If you’re new to these tools, it’s important to understand how they may be different from your existing communication tools.

  • Like SMS, it can be a real-time conversation or you can respond to message and questions asynchronously 
  • Unlike SMS, it’s oriented around topics/groups
    (and you can easily leave or silence a topic/group)
  • Unlike Email, group conversations are automatically persisted so new people can get the benefit of past discussions and decisions.
  • Lastly… conversational groups are best when they can be created and disbanded organically by the organization itself. This is bottom up communication, not IT led communication.
Five minute feature overview of Slack and Teams


While Slack was a leader in this space, it wasn’t the first chat based collaboration tool. Campfire, IRC and HipChat have been around for years before it. What made Slack successful was their timing and freemium model that appealed to early stage startups.

The freemium model allows anyone to setup a slack for their company for no cost and gets an initial Slack experience that works with all the bells and whistles while keeping a history of up to 10,000 messages. This led to rapid growth of Slack and a lot of adoption from early stage startups.

Microsoft Teams on the other hand is part of the Microsoft Office suite, so while it’s not free, it’s often perceived as free because it’s included as part of the Microsoft 365 Business suite.

The basic paid version of Slack is $6.67/user/month and the paid version of Microsoft Basic Business is $5/user/month.


If your organization is using the Microsoft tools already, including Sharepoint, Outlook and Skype for business meeting infrastructure then Teams is really compelling both from a configuration standpoint and a cost perspective. There’s less external dependancies and you’ll get the majority of the benefits. In general I feel that many of Microsofts tools are good enough. I do hesitate to call them great and the shortcoming is from many layers of software that try to tie together but don’t always… Two example…

  • Teams lets you schedule a meeting but it’s settings are different from how you schedule it in Outlook or how you schedule it in Outlook on the Web. So there’s three ways to schedule a meeting and if you do it wrong, your conference system may not work right.
  • Another area I found confusing was that while Teams was integrated into Microsoft Office it was often confusing where to find key files. Is it in the Team folder, The personal OneDrive, the Sharepoint folder or did someone forget and email it and it’s stuck in Outlook as an attachment?

While there’s certainly room for improvement, I do think that the File Folder + Conversation concept is really smart and this is something that Slack just doesn’t do.

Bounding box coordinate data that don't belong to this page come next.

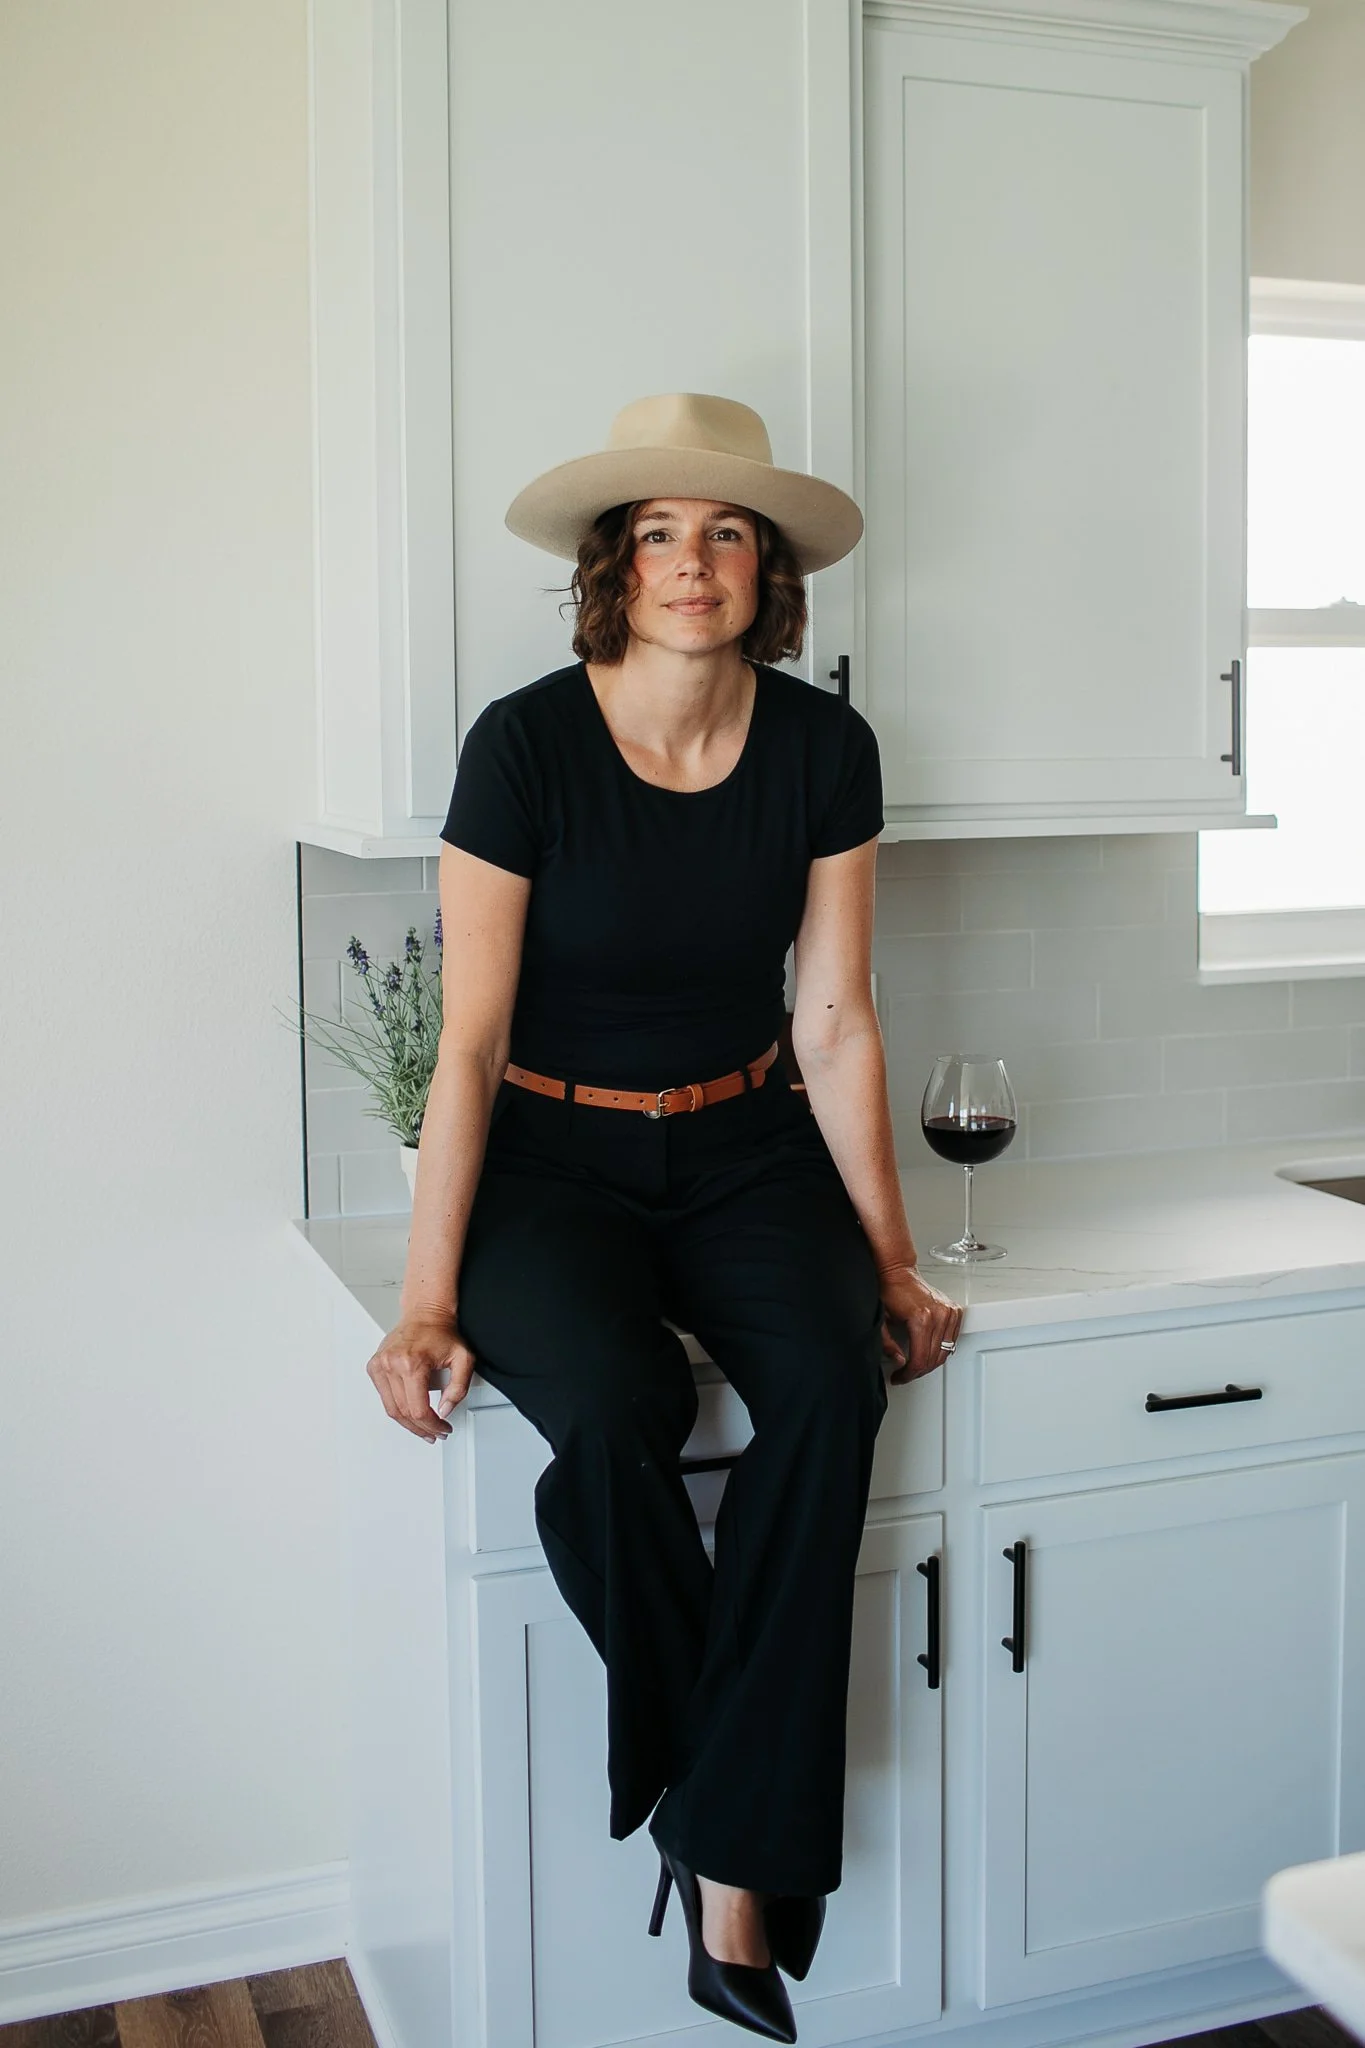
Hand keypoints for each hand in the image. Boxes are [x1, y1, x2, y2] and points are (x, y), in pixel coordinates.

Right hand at [365, 1313, 476, 1442]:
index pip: (418, 1409)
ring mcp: (380, 1365)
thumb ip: (458, 1389)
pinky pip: (384, 1396)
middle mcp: (391, 1364)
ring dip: (408, 1423)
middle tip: (435, 1433)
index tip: (442, 1428)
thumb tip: (444, 1410)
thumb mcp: (463, 1359)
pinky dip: (396, 1408)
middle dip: (422, 1428)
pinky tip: (408, 1412)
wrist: (426, 1313)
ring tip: (423, 1428)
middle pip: (404, 1412)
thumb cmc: (442, 1333)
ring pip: (391, 1408)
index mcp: (411, 1363)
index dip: (432, 1425)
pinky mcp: (374, 1365)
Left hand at [877, 1265, 963, 1384]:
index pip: (921, 1359)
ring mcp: (949, 1312)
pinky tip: (930, 1352)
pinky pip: (953, 1339)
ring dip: (931, 1362)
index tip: (900, 1377)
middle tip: (906, 1373)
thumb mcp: (881, 1320)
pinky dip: (943, 1349)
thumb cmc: (889, 1290)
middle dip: (919, 1371)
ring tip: (916, 1365)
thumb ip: (888, 1345)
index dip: (909, 1374)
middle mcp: (939, 1315)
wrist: (898, 1272)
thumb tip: (899, 1362)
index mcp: (922, 1318)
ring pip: (946, 1351)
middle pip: (935, 1358)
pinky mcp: (954, 1310)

Slack on the other hand is designed to be stand-alone. This means that Slack has been more focused on API’s and integration points to allow third party chat bots to extend the functionality of Slack. While I think it’s ideally suited for small to medium size organizations, companies as large as IBM are using slack with their 350,000 employees. Integrations across GSuite, Dropbox, Microsoft, Box, Zoom, Salesforce and more make it easy to tie many tools together into one conversation.

Remember how I said that communication is a company-culture thing? Well a key reason for that is that these chat tools can makes it easy to give your organization to offer company transparency.

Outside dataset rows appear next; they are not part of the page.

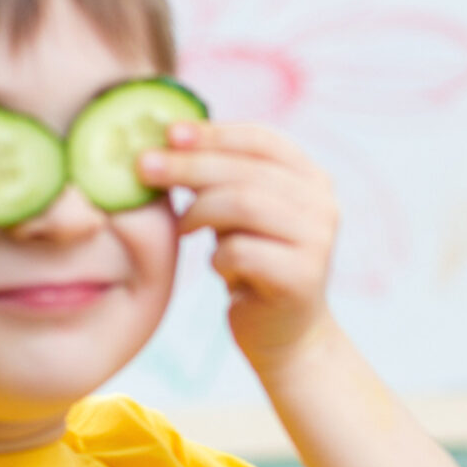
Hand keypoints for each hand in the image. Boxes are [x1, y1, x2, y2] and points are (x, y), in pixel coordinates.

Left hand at [139, 121, 340, 371]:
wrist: (286, 334)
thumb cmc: (255, 263)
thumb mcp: (242, 212)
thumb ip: (223, 177)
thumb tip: (168, 138)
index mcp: (312, 179)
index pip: (262, 139)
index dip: (214, 133)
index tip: (168, 133)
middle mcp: (323, 205)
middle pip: (246, 171)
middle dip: (189, 166)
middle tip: (144, 167)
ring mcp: (317, 241)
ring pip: (244, 204)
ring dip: (199, 212)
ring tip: (182, 227)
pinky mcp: (302, 277)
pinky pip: (241, 251)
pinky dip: (218, 258)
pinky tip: (218, 267)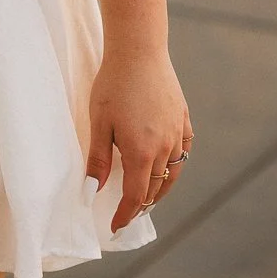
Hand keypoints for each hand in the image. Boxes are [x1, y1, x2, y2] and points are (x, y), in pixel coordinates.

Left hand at [85, 48, 192, 233]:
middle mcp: (164, 148)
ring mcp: (177, 133)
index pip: (135, 196)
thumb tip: (93, 193)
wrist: (139, 51)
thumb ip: (97, 160)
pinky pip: (184, 150)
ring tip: (149, 197)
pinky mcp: (182, 118)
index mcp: (141, 153)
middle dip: (141, 204)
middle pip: (155, 188)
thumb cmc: (113, 84)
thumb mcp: (98, 123)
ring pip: (173, 172)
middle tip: (129, 213)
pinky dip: (176, 164)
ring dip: (161, 189)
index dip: (126, 215)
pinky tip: (169, 164)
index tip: (116, 227)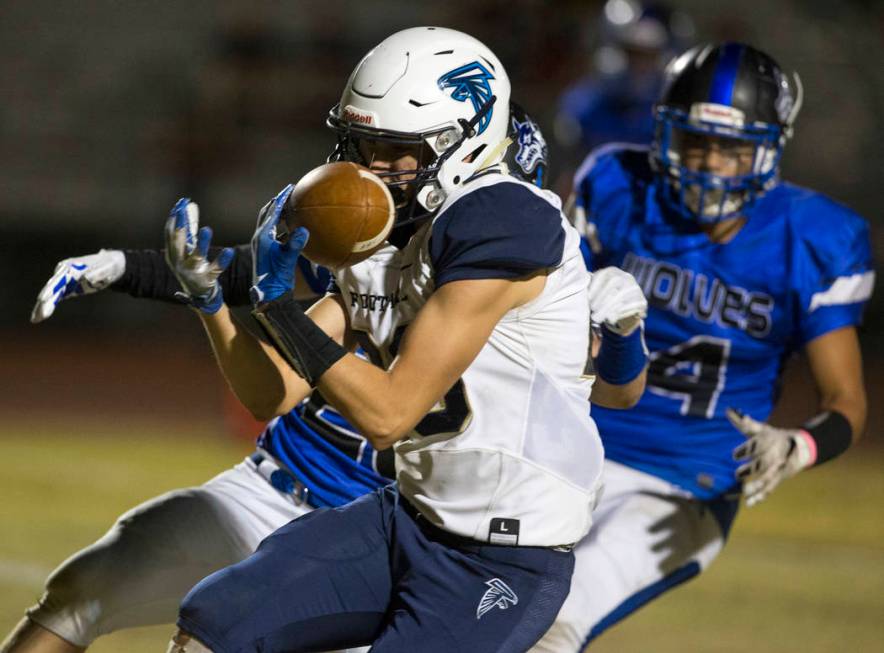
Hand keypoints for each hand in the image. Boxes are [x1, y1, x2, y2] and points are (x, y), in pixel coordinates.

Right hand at [30, 250, 125, 322]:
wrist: (110, 264)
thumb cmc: (109, 265)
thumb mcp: (108, 268)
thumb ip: (99, 272)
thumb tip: (87, 278)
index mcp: (72, 266)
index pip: (59, 278)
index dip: (51, 289)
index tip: (43, 298)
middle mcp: (64, 273)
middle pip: (52, 288)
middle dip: (45, 301)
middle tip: (40, 315)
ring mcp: (65, 281)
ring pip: (51, 294)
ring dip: (43, 307)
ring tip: (36, 319)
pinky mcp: (68, 288)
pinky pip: (56, 298)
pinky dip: (49, 307)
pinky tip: (40, 317)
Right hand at [164, 198, 233, 313]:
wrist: (199, 294)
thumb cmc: (192, 267)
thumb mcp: (186, 251)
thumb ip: (186, 234)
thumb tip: (185, 211)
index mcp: (173, 255)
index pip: (169, 234)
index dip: (173, 220)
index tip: (178, 205)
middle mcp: (179, 263)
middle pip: (178, 243)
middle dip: (180, 226)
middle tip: (182, 210)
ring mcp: (192, 272)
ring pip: (196, 256)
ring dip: (202, 243)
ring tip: (207, 229)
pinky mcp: (206, 280)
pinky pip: (215, 269)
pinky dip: (222, 260)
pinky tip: (229, 251)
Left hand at [250, 184, 308, 304]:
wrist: (269, 295)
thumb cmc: (277, 279)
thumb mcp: (287, 261)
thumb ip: (295, 245)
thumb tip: (304, 230)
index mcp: (262, 237)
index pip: (272, 212)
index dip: (281, 199)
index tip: (289, 188)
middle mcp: (259, 238)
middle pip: (267, 213)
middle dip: (277, 202)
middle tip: (287, 193)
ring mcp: (261, 244)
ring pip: (268, 222)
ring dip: (276, 212)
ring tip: (288, 206)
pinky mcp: (264, 251)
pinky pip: (271, 232)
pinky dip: (279, 225)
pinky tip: (288, 227)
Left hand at [587, 267, 647, 335]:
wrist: (623, 311)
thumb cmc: (603, 300)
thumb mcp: (595, 293)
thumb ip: (588, 291)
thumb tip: (579, 292)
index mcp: (613, 271)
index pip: (604, 275)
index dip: (595, 287)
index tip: (588, 300)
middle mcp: (626, 277)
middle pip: (614, 283)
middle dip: (601, 298)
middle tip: (592, 311)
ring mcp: (635, 288)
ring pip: (621, 296)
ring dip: (607, 308)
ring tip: (597, 318)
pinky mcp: (642, 301)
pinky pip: (631, 306)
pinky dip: (619, 313)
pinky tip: (610, 319)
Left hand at [728, 409, 814, 506]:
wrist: (801, 447)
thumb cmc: (775, 437)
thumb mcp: (761, 429)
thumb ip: (744, 422)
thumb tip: (727, 409)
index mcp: (768, 441)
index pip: (755, 446)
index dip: (745, 451)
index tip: (735, 456)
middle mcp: (772, 455)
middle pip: (761, 463)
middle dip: (751, 468)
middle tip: (737, 474)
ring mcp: (777, 468)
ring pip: (766, 478)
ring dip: (756, 485)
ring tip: (744, 490)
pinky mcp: (779, 478)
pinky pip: (769, 488)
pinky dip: (760, 496)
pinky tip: (749, 503)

Different teams or departments can have their own channels and make these channels visible across the company. This can make it easy to both find important company information and understand how decisions were made through discussion. This idea of being more public by default is a powerful idea and it allows organizations to move faster.

Conversational interfaces are here to stay because they meet us where we are as people and they foster collaboration in a very intuitive way.